▶ Assigned task 1
Translate this sentence from the passage on Theta notation into Spanish: "Scalability is, of course, a big issue in the design of algorithms and systems."

▶ Source text
Sometimes we want to specify that a running time $$T(n)$$ is precisely quadratic up to constant factors (both upper bound and lower bound). We could do this by saying that $$T(n) = O(n^2)$$ and $$n^2 = O(T(n))$$, but rather than say both, mathematicians have devised yet another symbol, $$\Theta$$, to do the job.

Definition $$\PageIndex{13}$$

$\nonumber f = \Theta(g) \text{ iff } f = O(g) \text{ and } g = O(f).$

The statement $$f = \Theta(g)$$ can be paraphrased intuitively as “$$f$$ and $$g$$ are equal to within a constant factor.”

The Theta notation allows us to highlight growth rates and suppress distracting factors and low-order terms. For example, if the running time of an algorithm is

$\nonumber T(n) = 10n^3 - 20n^2 + 1,$

then we can more simply write

$\nonumber T(n) = \Theta(n^3).$

In this case, we would say that $$T$$ is of order $$n^3$$ or that $$T(n)$$ grows cubically, which is often the main thing we really want to know. Another such example is

$\nonumber \pi^2 3^{x-7} + \dfrac{(2.7x^{113} + x^9 - 86)^4}{\sqrt{x}} - 1.08^{3x} = \Theta(3^x).$

Just knowing that the running time of an algorithm is $$\Theta(3^x)$$, for example, is useful, because if $$n$$ doubles we can predict that the running time will by and large8 increase by a factor of at most 8 for large $$n$$. In this way, Theta notation preserves information about the scalability of an algorithm or system. Scalability is, of course, a big issue in the design of algorithms and systems.

## Pitfalls with Asymptotic Notation

There is a long list of ways to make mistakes with asymptotic notation. This section presents some of the ways that big O notation can lead to trouble. With minimal effort, you can cause just as much chaos with the other symbols.

▶ Entries shown
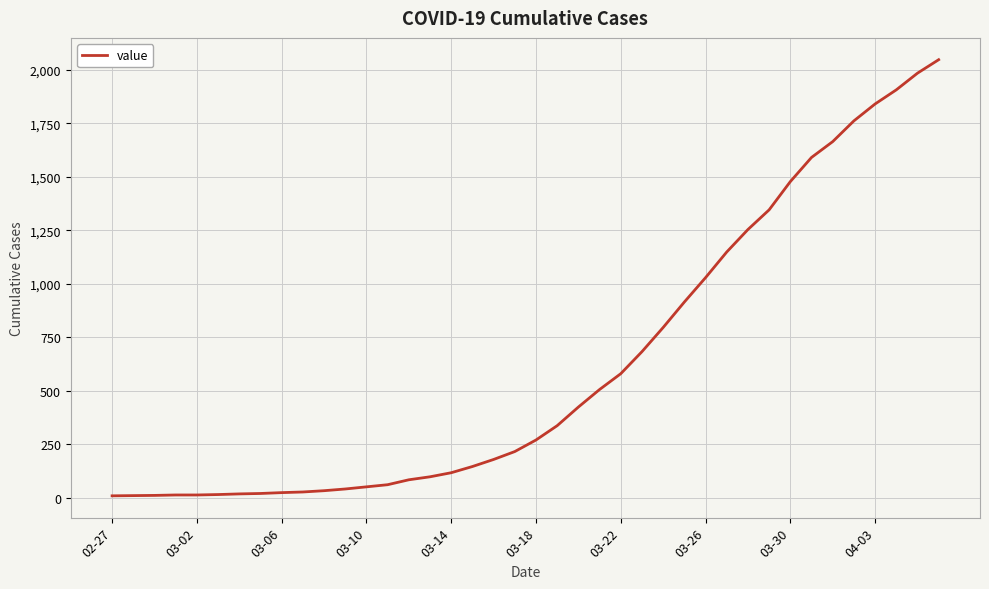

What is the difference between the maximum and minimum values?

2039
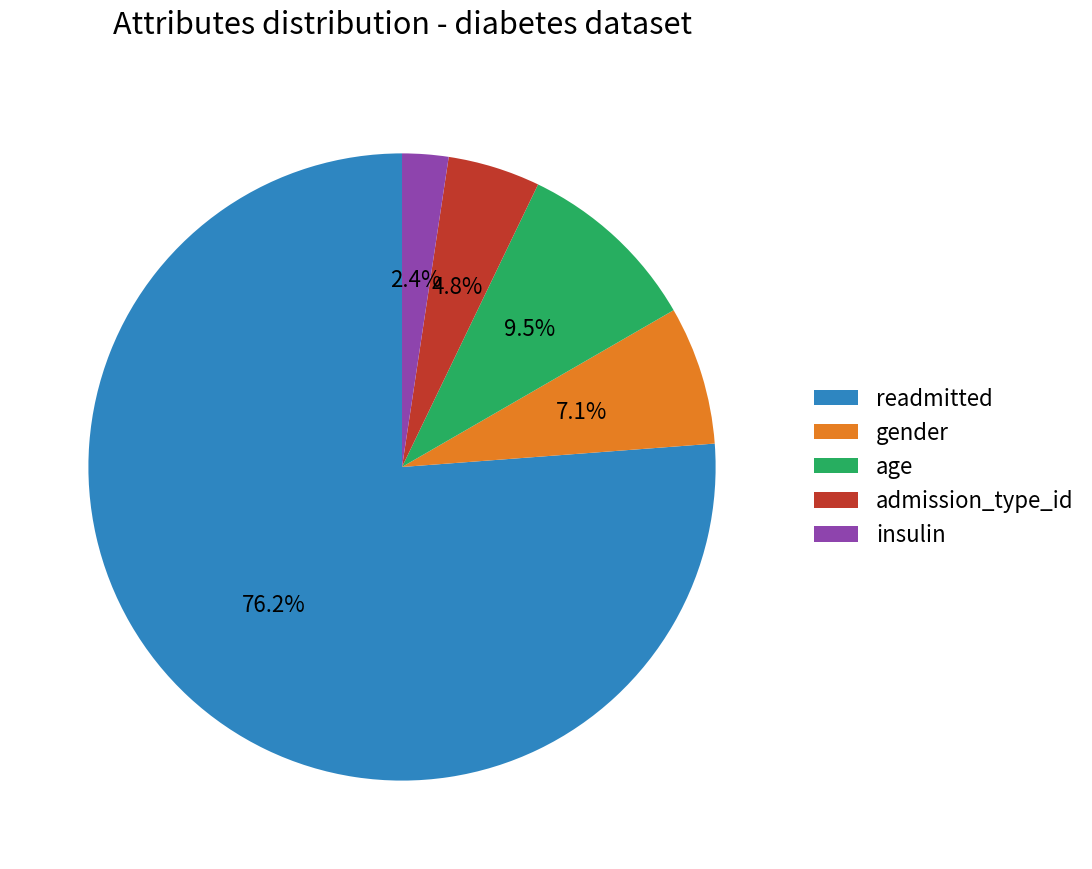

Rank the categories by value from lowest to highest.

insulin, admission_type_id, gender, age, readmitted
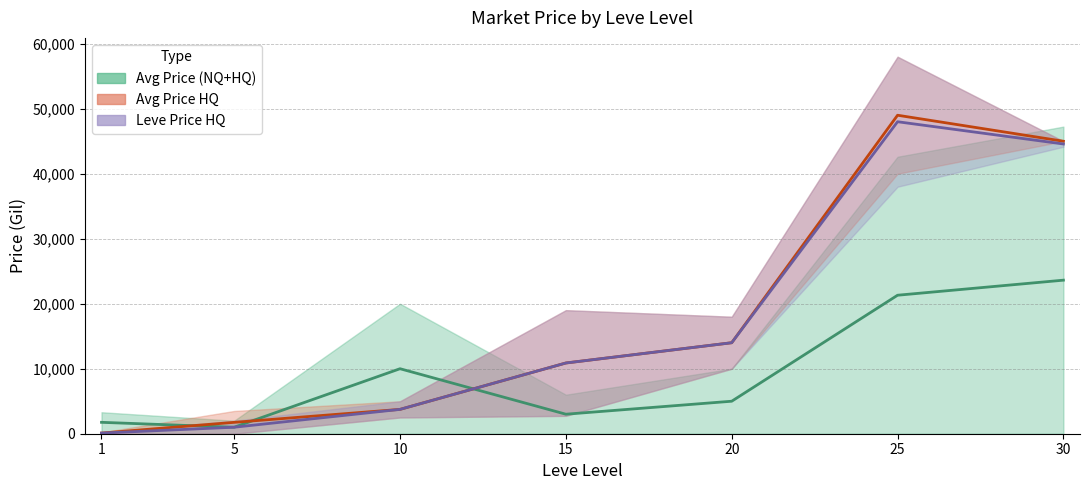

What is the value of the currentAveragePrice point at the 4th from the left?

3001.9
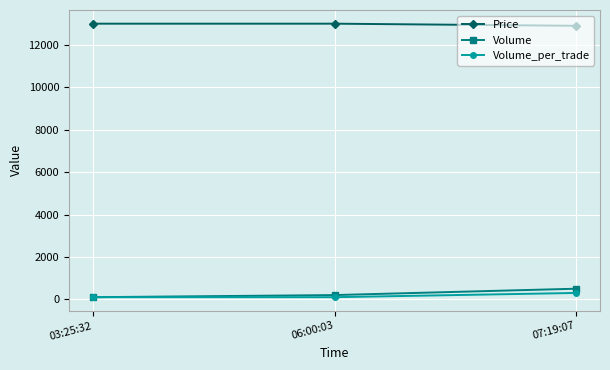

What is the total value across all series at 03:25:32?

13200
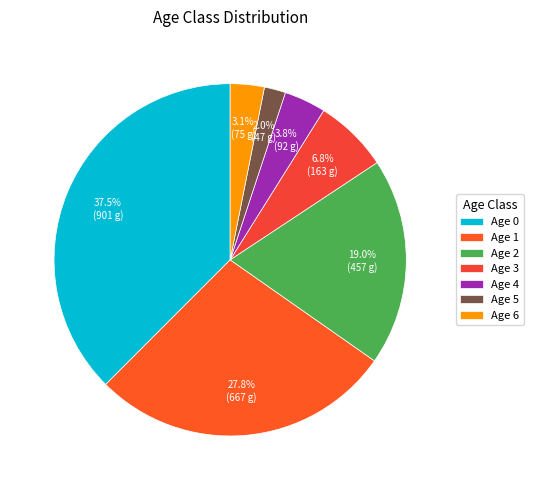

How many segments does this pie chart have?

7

...

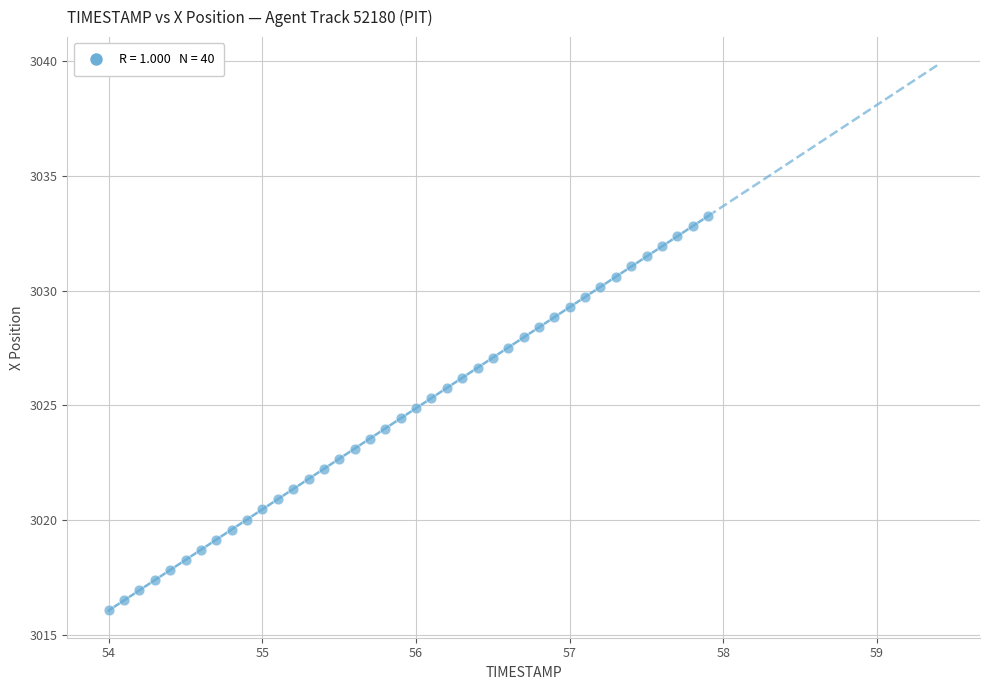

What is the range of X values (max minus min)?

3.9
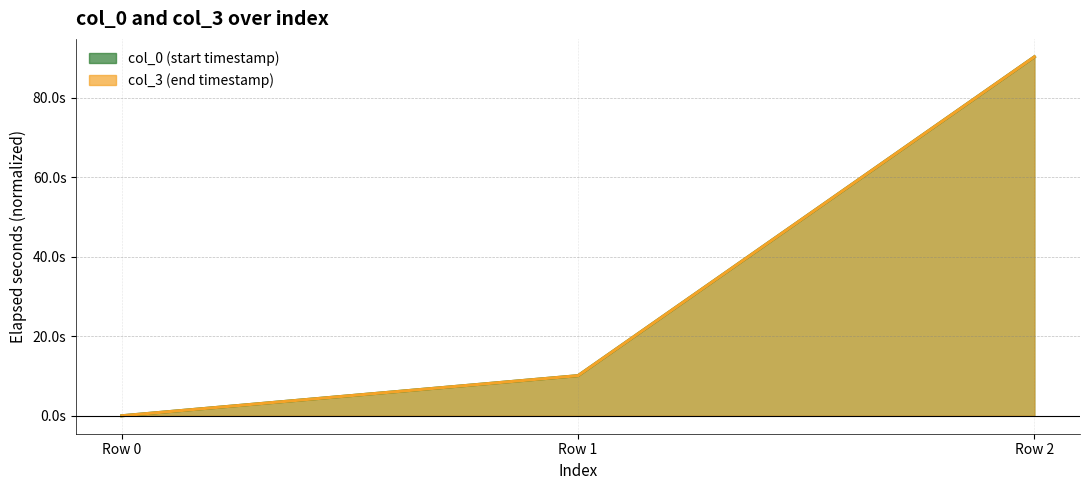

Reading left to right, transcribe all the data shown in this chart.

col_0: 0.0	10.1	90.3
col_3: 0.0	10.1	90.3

▶ Assigned task 2
From the records, copy out every line from the one with "What is the difference" up to and including the one with "How many segments does this pie chart have?", without any change. Leave the pictures out.

▶ Exercise answer 1
La escalabilidad es, por supuesto, un tema importante en el diseño de algoritmos y sistemas.

▶ Exercise answer 2
What is the difference between the maximum and minimum values?

2039

Rank the categories by value from lowest to highest.

insulin, admission_type_id, gender, age, readmitted

What is the value of the currentAveragePrice point at the 4th from the left?

3001.9

What is the total value across all series at 03:25:32?

13200

How many segments does this pie chart have?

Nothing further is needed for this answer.